DATA FOR THE TASK:
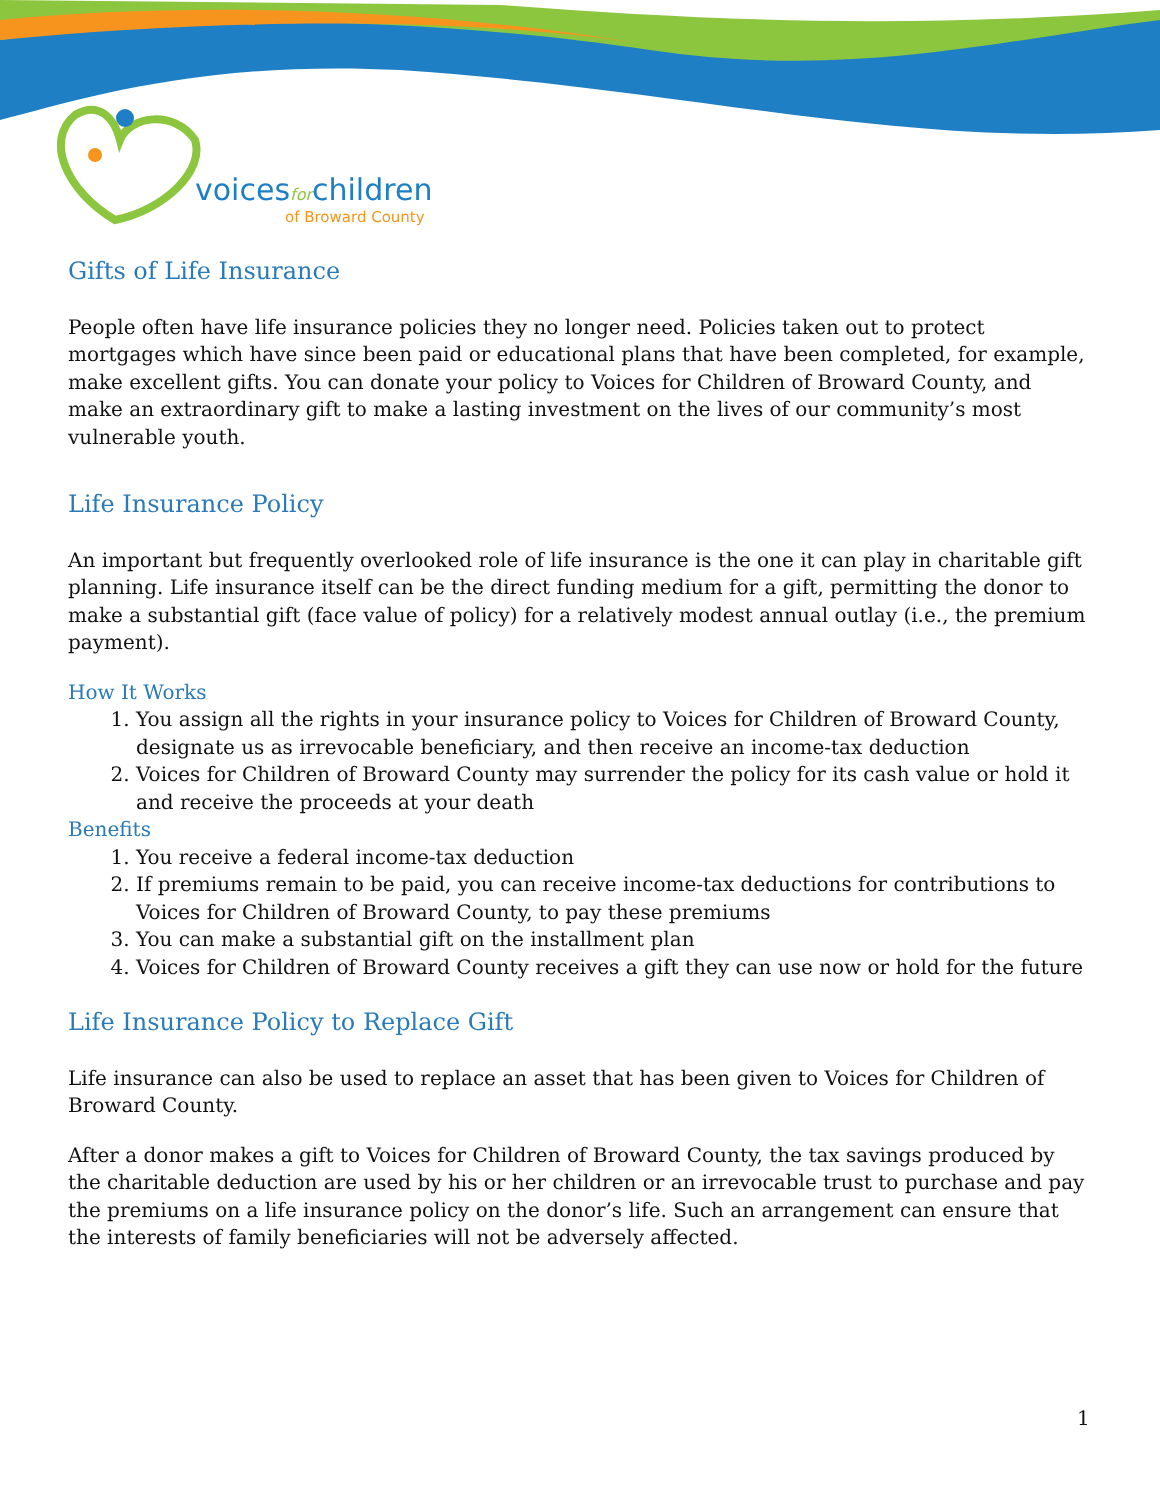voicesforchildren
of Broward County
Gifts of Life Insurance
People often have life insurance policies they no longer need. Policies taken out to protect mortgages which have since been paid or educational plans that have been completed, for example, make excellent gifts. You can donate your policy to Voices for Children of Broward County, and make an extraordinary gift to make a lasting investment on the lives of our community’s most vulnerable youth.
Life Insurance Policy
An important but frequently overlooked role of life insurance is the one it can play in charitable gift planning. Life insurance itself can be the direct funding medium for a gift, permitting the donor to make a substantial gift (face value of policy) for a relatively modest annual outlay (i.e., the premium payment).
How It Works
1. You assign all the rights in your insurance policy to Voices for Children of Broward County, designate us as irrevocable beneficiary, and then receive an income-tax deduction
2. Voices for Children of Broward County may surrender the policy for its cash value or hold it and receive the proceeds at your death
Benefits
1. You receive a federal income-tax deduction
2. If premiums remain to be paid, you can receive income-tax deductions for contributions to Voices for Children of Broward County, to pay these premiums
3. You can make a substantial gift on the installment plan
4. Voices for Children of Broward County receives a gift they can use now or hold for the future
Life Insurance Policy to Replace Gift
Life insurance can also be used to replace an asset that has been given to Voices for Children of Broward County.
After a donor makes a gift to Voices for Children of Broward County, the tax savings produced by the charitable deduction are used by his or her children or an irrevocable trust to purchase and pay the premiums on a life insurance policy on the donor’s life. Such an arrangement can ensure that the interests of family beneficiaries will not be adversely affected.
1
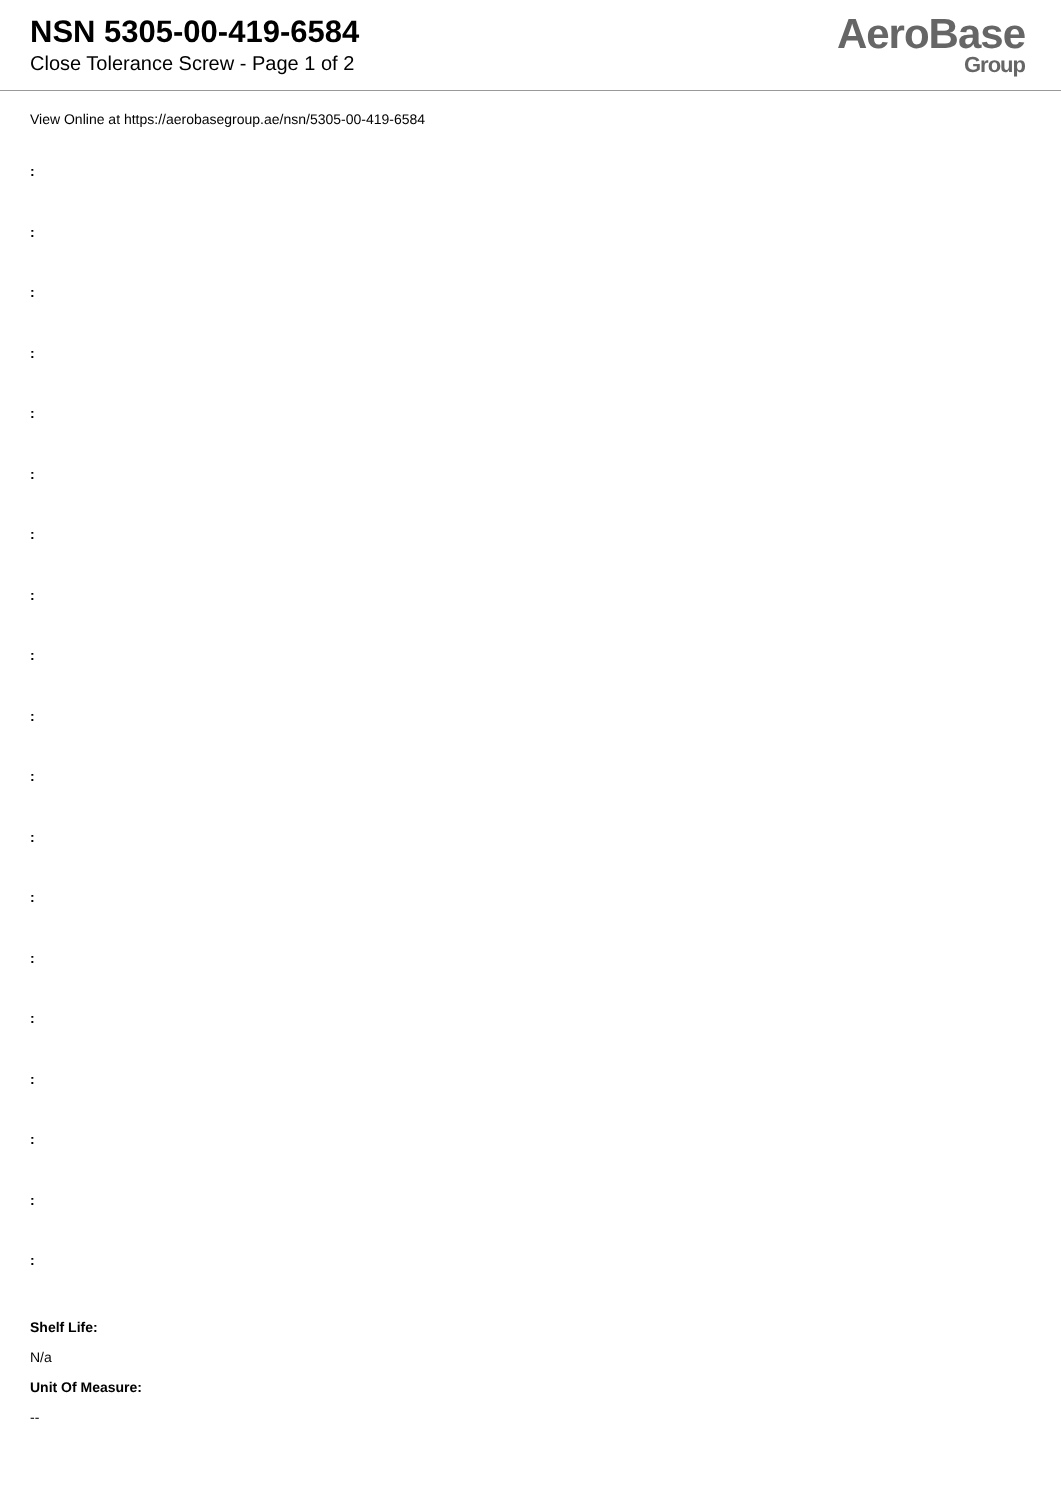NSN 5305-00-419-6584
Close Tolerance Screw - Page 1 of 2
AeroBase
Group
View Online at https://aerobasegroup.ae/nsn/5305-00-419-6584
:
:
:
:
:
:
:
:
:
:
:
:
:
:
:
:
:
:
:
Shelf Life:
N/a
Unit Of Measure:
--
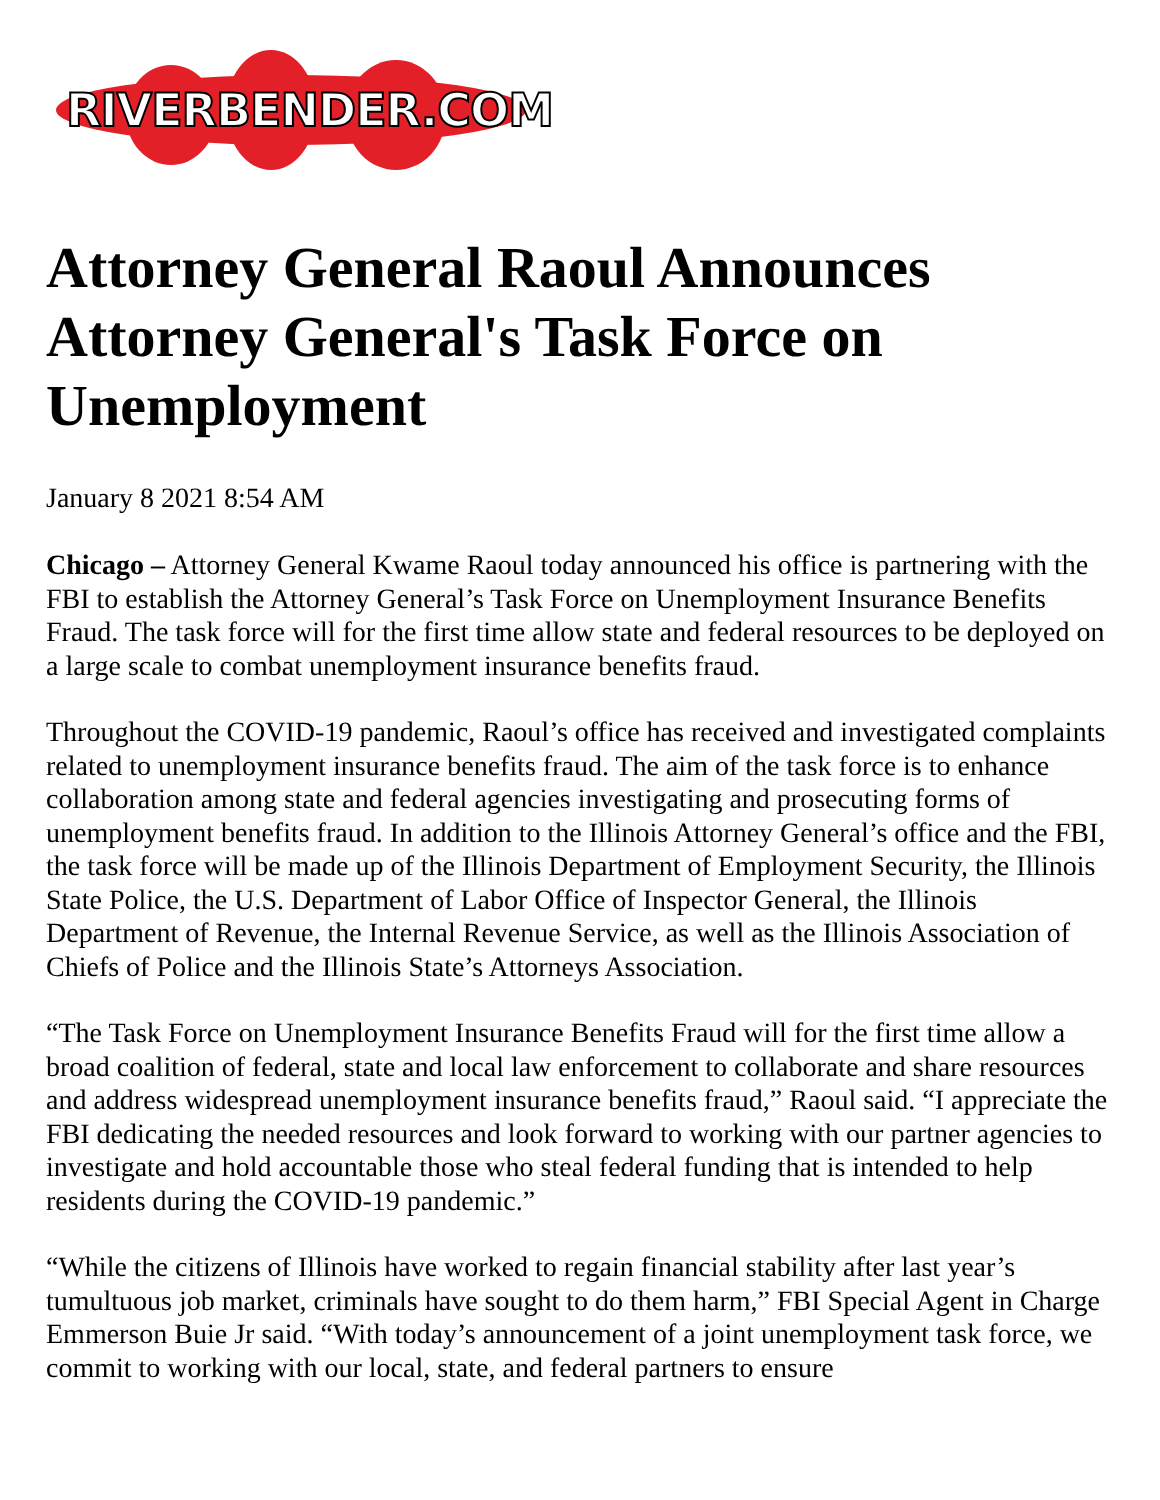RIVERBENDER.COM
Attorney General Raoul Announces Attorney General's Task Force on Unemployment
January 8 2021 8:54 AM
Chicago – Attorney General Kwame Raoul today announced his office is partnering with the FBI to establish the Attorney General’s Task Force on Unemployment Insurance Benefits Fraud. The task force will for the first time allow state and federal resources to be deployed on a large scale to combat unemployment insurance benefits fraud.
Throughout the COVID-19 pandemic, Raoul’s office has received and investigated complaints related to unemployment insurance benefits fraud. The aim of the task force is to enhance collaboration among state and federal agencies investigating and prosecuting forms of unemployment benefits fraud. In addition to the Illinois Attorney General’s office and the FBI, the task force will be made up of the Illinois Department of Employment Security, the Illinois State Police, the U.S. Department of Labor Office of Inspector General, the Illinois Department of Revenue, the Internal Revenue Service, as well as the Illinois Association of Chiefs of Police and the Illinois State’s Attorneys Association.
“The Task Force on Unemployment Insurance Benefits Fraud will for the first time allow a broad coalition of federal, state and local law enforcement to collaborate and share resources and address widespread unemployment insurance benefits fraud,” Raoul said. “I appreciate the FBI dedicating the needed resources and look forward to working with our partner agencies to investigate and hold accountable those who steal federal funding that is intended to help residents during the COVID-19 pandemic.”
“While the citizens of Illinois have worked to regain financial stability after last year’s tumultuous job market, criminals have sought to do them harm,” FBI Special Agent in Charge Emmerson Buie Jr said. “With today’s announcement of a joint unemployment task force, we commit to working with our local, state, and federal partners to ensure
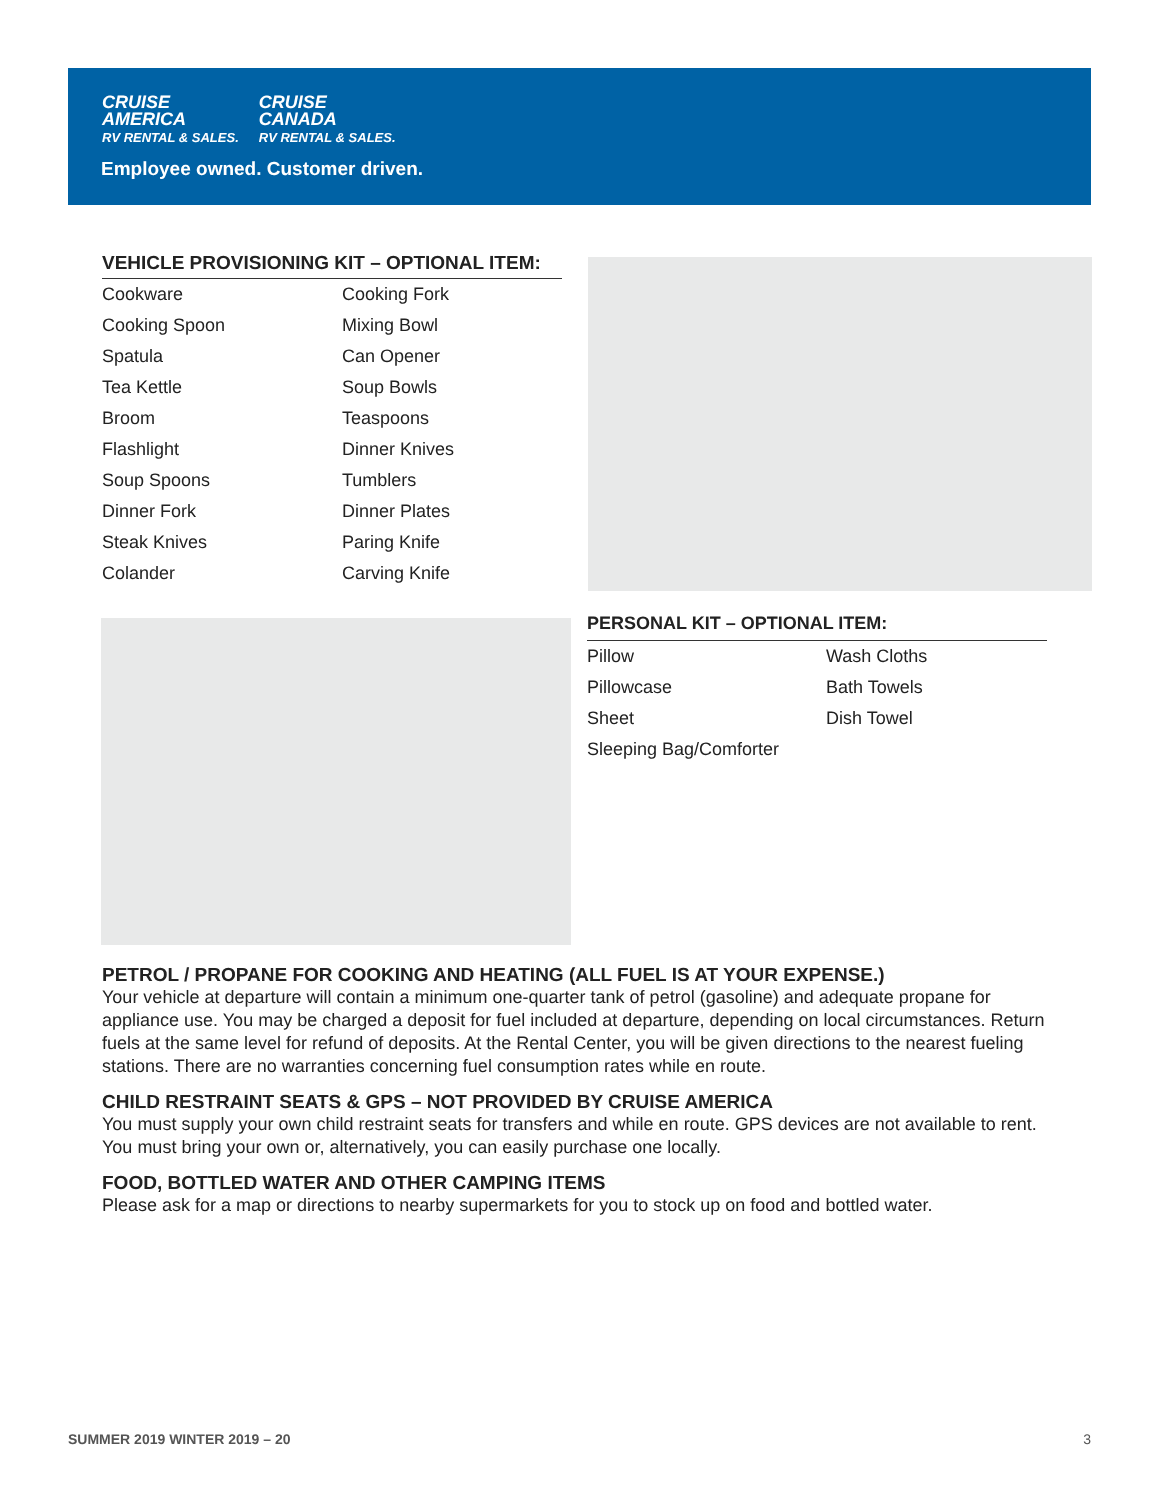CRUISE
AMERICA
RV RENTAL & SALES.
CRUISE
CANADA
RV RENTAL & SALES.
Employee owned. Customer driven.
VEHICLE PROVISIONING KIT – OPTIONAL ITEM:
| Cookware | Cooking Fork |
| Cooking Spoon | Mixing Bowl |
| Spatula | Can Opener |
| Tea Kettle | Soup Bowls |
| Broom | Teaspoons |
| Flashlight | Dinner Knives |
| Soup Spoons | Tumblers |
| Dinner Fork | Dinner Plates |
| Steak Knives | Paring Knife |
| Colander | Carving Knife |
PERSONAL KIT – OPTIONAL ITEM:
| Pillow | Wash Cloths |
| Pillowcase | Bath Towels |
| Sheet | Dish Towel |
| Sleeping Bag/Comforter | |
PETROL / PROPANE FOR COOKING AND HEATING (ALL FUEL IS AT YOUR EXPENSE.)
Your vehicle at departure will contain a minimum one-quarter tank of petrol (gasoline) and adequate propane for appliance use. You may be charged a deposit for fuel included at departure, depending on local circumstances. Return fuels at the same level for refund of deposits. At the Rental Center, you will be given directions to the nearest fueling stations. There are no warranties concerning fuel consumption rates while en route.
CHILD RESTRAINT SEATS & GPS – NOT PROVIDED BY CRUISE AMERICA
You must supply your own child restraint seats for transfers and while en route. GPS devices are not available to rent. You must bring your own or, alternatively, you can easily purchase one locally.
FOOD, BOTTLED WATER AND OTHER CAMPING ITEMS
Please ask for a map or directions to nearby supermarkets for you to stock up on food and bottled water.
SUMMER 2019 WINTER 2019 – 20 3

TASK DIRECTIONS:
Beginning with the line that contains "3. You can make", write out the lines of the material above exactly, and end with the line that contains "Attorney General Raoul". Omit the pictures.

RESULT OF THE EXERCISE:
3. You can make a substantial gift on the installment plan
4. Voices for Children of Broward County receives a gift they can use now or hold for the future
Life Insurance Policy to Replace Gift
Life insurance can also be used to replace an asset that has been given to Voices for Children of Broward County.
After a donor makes a gift to Voices for Children of Broward County, the tax savings produced by the charitable deduction are used by his or her children or an irrevocable trust to purchase and pay the premiums on a life insurance policy on the donor’s life. Such an arrangement can ensure that the interests of family beneficiaries will not be adversely affected.
1
NSN 5305-00-419-6584
Close Tolerance Screw - Page 1 of 2
AeroBase
Group
View Online at https://aerobasegroup.ae/nsn/5305-00-419-6584
:
:
:
:
:
:
:
:
:
:
:
:
:
:
:
:
:
:
:
Shelf Life:
N/a
Unit Of Measure:
--
RIVERBENDER.COM
Attorney General Raoul Announces Attorney General's Task Force on Unemployment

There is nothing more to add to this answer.